- Entries provided -
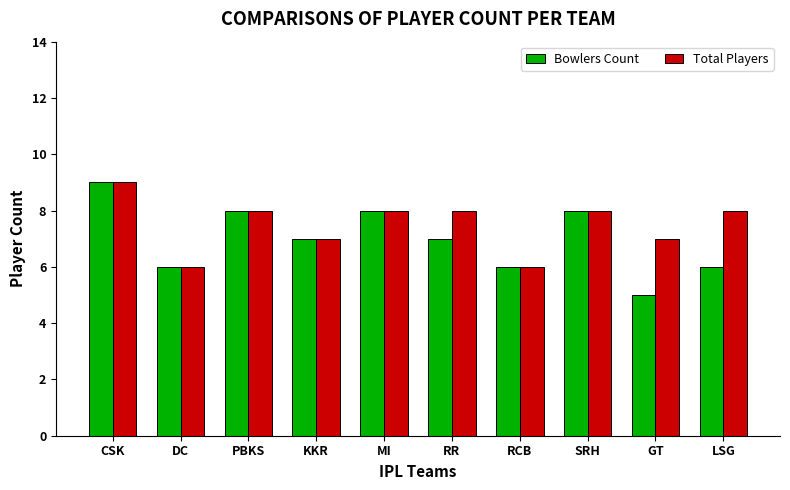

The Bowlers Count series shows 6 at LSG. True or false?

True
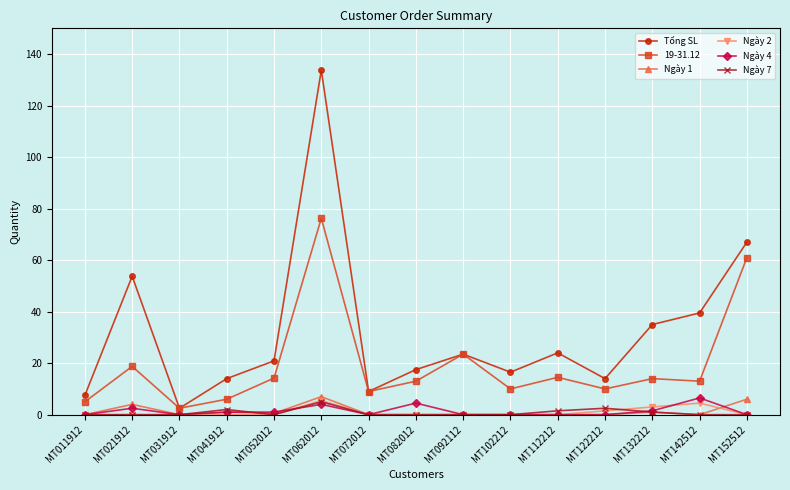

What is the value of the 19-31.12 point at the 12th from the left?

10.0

- Exercise -
Transcribe every line of the listing above verbatim, omitting the pictures.

- Written answer -
The Bowlers Count series shows 6 at LSG. True or false?

True

What is the value of the 19-31.12 point at the 12th from the left?

10.0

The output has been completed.